Edward took this picture of Xena
looking out the window of his room. However much I proclaim not to
believe in any kind of afterlife, I cannot help but see this as Xena
looking out to her next, bright destination. Her size relative to the
picture seems to represent the distance she is traveling. I don't
feel like the darkness of the room represents any darkness in her
life, just that the destination is so much brighter. May all beings
everywhere be safe, well, happy, and at peace.
Xena's cancer went from invisible a
month ago to sizable lumps on her face and throat, and it was getting
harder for her to eat every day with one side of her mouth looking
very sore. When you looked into her mouth, there was a hole where
her teeth had been that looked too big to fit in the space on that
side of her head. This is where food would get stuck whenever she
ate, and it would quickly be a smelly mess if it wasn't rinsed out
right away. As always though, she was calm and patient with all of
this, allowing me to do whatever was necessary with minimal fuss.

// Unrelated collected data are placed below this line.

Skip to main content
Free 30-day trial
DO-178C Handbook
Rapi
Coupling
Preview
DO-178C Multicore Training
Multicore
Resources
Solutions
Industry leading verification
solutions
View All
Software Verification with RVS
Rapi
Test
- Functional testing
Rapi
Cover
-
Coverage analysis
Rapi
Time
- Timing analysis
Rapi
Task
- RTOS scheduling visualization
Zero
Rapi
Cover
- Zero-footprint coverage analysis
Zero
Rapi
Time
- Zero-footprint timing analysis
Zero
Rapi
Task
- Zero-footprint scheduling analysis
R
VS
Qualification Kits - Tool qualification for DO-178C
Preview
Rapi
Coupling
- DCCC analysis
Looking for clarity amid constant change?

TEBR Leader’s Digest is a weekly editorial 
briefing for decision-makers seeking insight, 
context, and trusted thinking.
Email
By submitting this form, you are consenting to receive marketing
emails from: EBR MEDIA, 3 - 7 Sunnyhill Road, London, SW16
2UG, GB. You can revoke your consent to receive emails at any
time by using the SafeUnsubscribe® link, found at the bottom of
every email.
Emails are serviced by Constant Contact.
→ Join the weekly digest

She probably could have gone on for a few more weeks, but I thought
it was better for everyone if I was there to make the decision and to
be with her when the time came. Xena passed away calmly on Monday,
April 30, 2012.
We seem to take euthanasia for granted
with pets but go to any extreme to keep humans alive no matter what.

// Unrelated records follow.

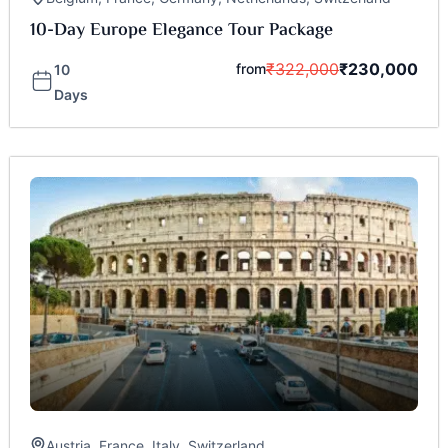
10-Day Europe Elegance Tour Package
₹
322,000
₹
230,000
from
10
Days
Austria
,
France
,
Italy
,
Switzerland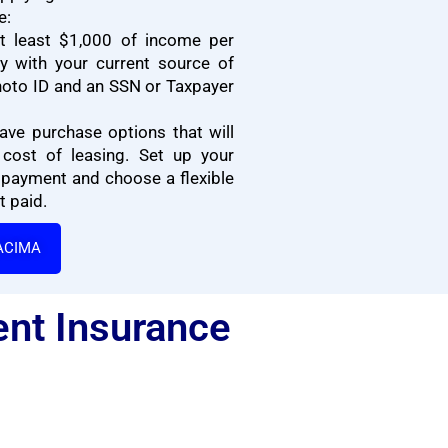
e:
t least $1,000 of income per
 with your current source of
oto ID and an SSN or Taxpayer
ave purchase options that will
cost of leasing. Set up your
 payment and choose a flexible
 paid.
ACIMA
ent Insurance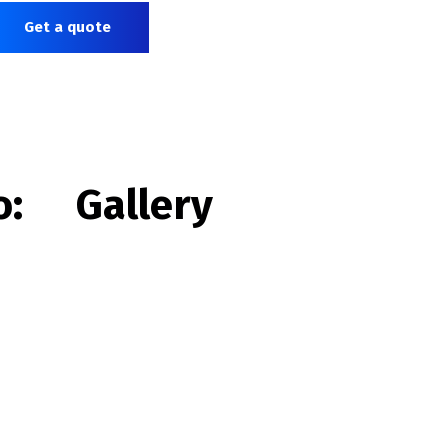
Get a quote
o:
Gallery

I've always thought I wouldn't want to be kept alive artificially if
it got to a point where I could no longer appreciate life. Similarly,
I like the idea of Xena passing before her life is nothing but
suffering. I recall reading Nietzsche on dying at the right time,
which when I read it now isn't as congenial as I remembered it, but
nonetheless serves to raise the question of dying while one is still
vital, rather than waiting to wither away.
But then you have to actually end things when there's still potential
left for some quality of life, and one is therefore abandoning that
potential. This lost potential is particularly difficult here because
Xena couldn't tell me her opinion, I had to decide whether to 'take'
it from her. Additionally, the decision was pushed up because of my
departure for Sri Lanka. If it were not for that, I would have
waited longer. But as it was, if we waited someone else would have
had to make the decision, which is a lot to ask of anyone. And Xena
wouldn't have known as well whoever she was with at the end.
I've only ever had one other pet 'put
to sleep'. That was my cat Antigone, who suffered organ failure when
she was only five. I was living day-to-day then, driving an uninsured
car with an expired registration in LA because I couldn't afford
anything, and by the time I took her to the vet, she had stopped
eating, and the vet said there was nothing to do but let her go. I
adopted Lagi and Xena a few months later, when the emptiness of my
apartment outweighed the sadness of the loss, and it no longer felt
disrespectful of Antigone's memory. Lagi passed a couple of years
ago, at about 14, of some similar organ failure. We didn't even know
he was sick, he just started gasping one day, and was gone I think by
the time I ran crying in to the vet's office with him in the carrier.
Xena's death was different because I
knowingly chose the day and time. No matter how much I'm convinced it
was the best course of action given the circumstances, that part
still made it feel wrong. When someone's death is 'premeditated', we
are especially harsh on the perpetrator. It's hard not to turn that
same harsh judgment towards myself, and it's even harder not to feel
like I'm “getting away with something” if I don't judge
myself so. Maybe part of it just that, when I think of her and experience the pain of missing her, it's easy to confuse that pain with a judgment that I've done something wrong.
Farewell Xena. Say 'Hi' to Lagi. Lick him on the head for me.